Sports Law Blog
All things legal relating
to the sports world...
Monday, August 18, 2014
 
To the man who taught me the infield fly rule

My father, Lawrence Wasserman, passed away July 10, at age 85. A friend once told me that losing a parent is when you really become an adult; I kind of believe that. I just ended shloshim, the 30-day period of mourning in the Jewish faith, so it seemed a good time to post this.

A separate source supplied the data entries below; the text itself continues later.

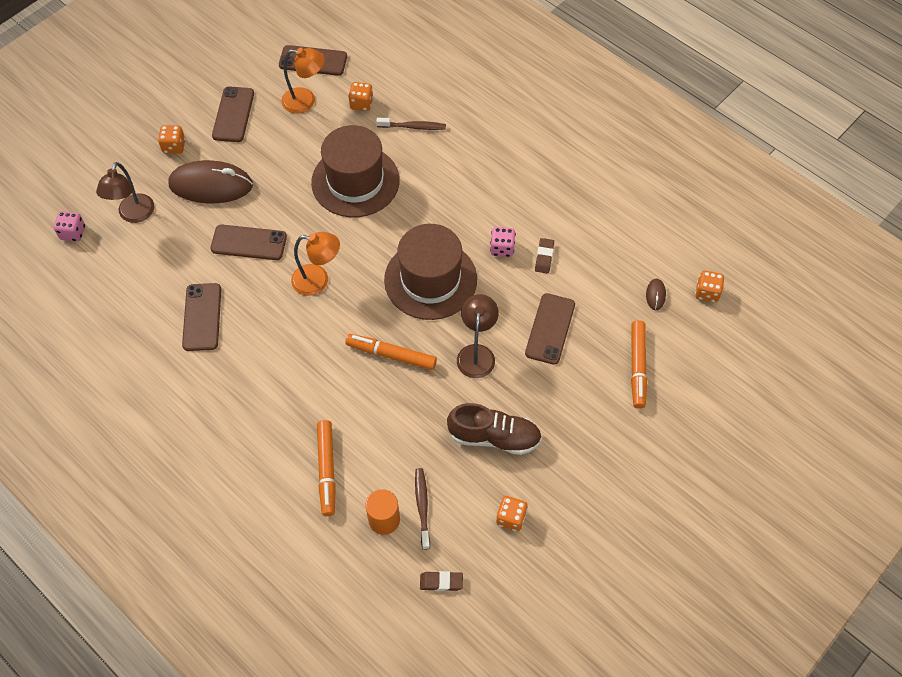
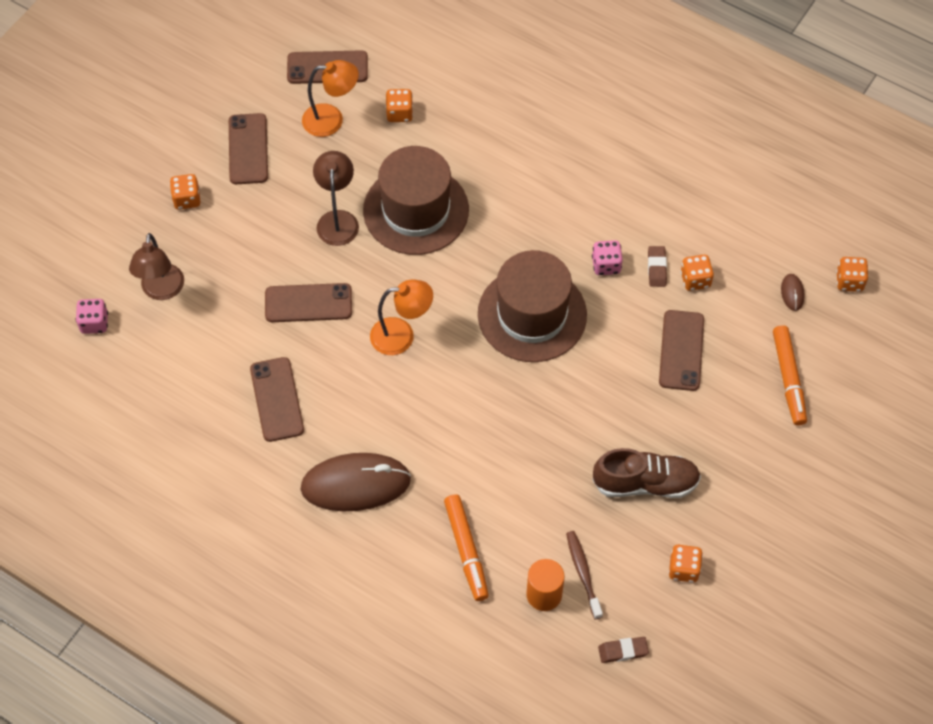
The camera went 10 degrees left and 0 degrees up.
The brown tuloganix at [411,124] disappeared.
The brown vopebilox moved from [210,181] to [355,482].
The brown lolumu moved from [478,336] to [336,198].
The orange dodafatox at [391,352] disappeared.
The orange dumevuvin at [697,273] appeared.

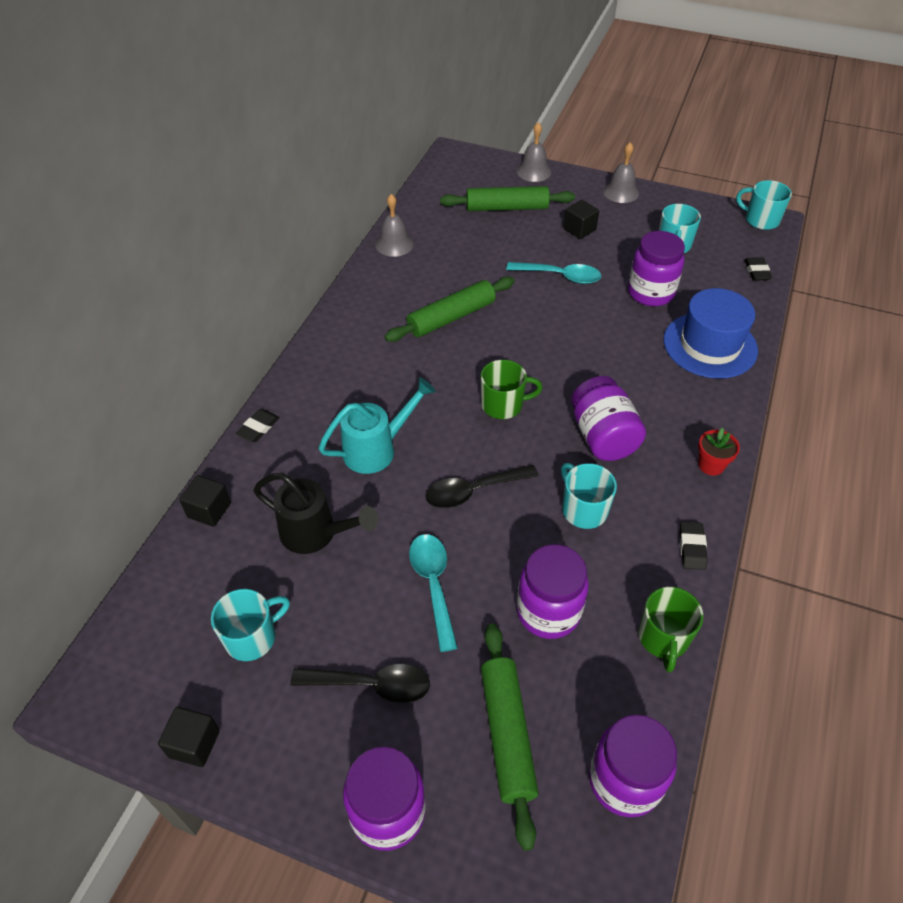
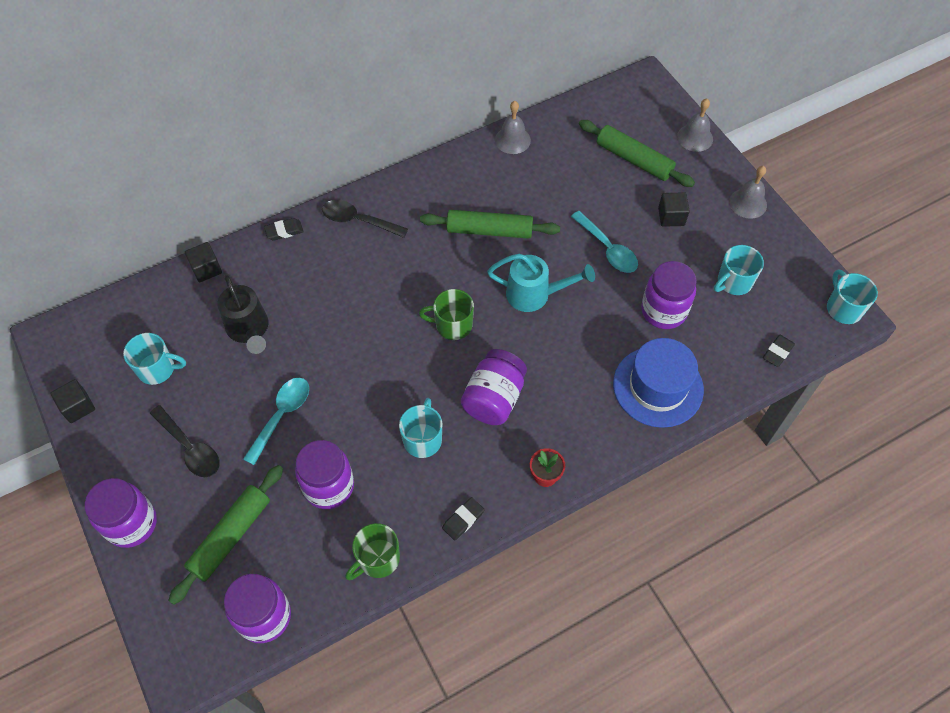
The camera went 40 degrees right and 10 degrees up.
The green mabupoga at [512,389] turned 150 degrees clockwise.
The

My dad was a huge baseball fan. He somehow became a Yankees fan in 1930s/1940s Brooklyn, an interesting choice that probably subjected him to some abuse (although his consolation was that the Yankees always won and the Dodgers always lost). He passed that love of the game down to me (even if I traded the Yankees for the Cubs as an adult--don't ask). I still cry at the end of Field of Dreams ("Dad, you wanna have a catch?"), because, who doesn't? More importantly, though he certainly could not have imagined it at the time, he set me down the path of my two-plus-year (and counting) scholarly obsession with the Infield Fly Rule.

Crazy as it sounds, one of my vivid snapshot memories of childhood is that moment when I first learned about this crazy rule. I was about eight years old and my dad and I were watching a Yankee game on TV. One of the announcers said "Infield Fly Rule is in effect" (standard baseball broadcaster lingo on IFR plays, for reasons I have not yet been able to uncover); I asked what that meant and he explained. And he obviously did it in very clear terms, because I immediately understood both the rule and its logic and his explanation stuck with me going forward. If, as I have argued, to understand the infield fly rule is to understand baseball, then my dad understood baseball. And he made sure I did, as well.

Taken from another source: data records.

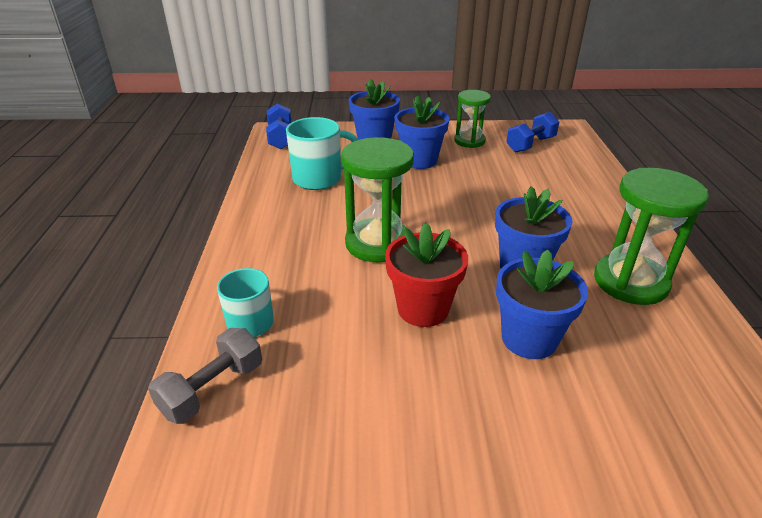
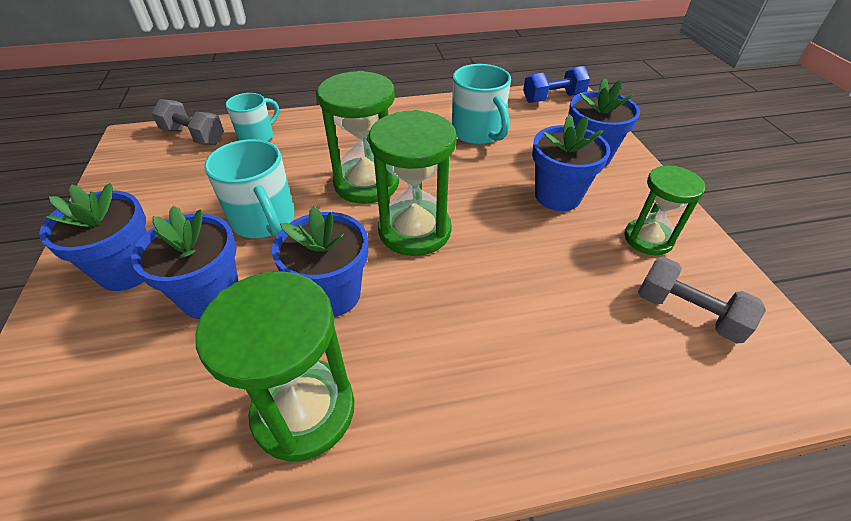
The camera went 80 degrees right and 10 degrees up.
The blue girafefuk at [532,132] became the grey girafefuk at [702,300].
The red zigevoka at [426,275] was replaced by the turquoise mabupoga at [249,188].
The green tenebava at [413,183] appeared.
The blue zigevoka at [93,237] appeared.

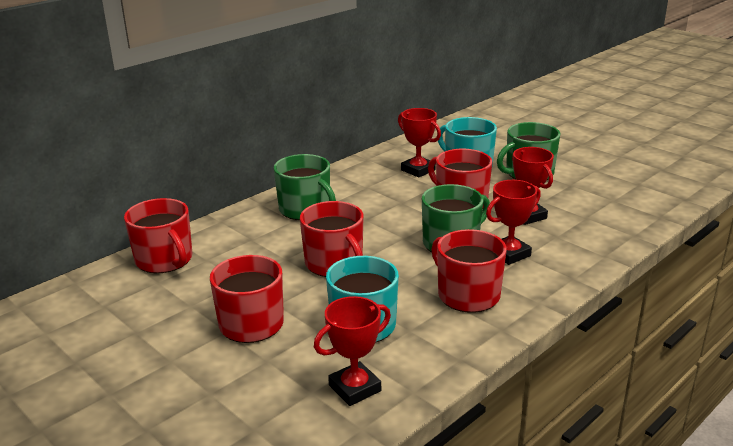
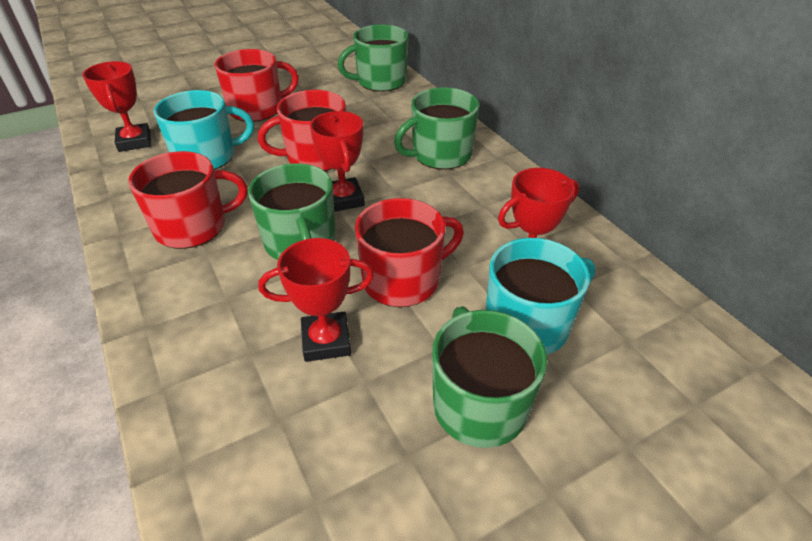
The camera went 105 degrees right and 15 degrees up.
The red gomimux moved from [513,222] to [337,161].
The red mabupoga at [158,235] became the green mabupoga at [373,58].

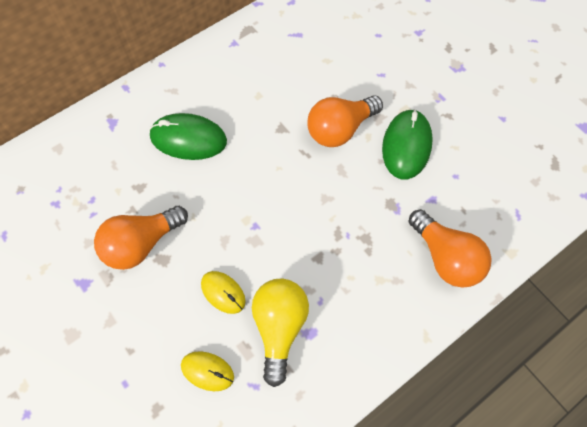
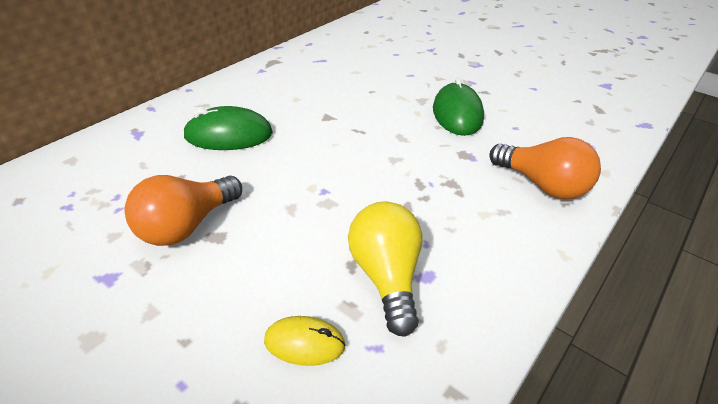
The camera went 15 degrees left and 25 degrees down.
The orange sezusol at [345,121] disappeared.
The yellow vopebilox at [223,292] disappeared.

One of the last times I visited him in New Jersey in the spring, I brought along two of my infield fly articles. He flipped through them while we were sitting together talking and he read them after I left. And I am quite certain it is the only thing I have written as a prawf that he read or understood. So that alone made this whole project worthwhile.

Alav ha'sholom.





1 Comments:

Baruch dayan ha'emes. This was a beautiful tribute to your father. I hope you have comfort in your time of mourning.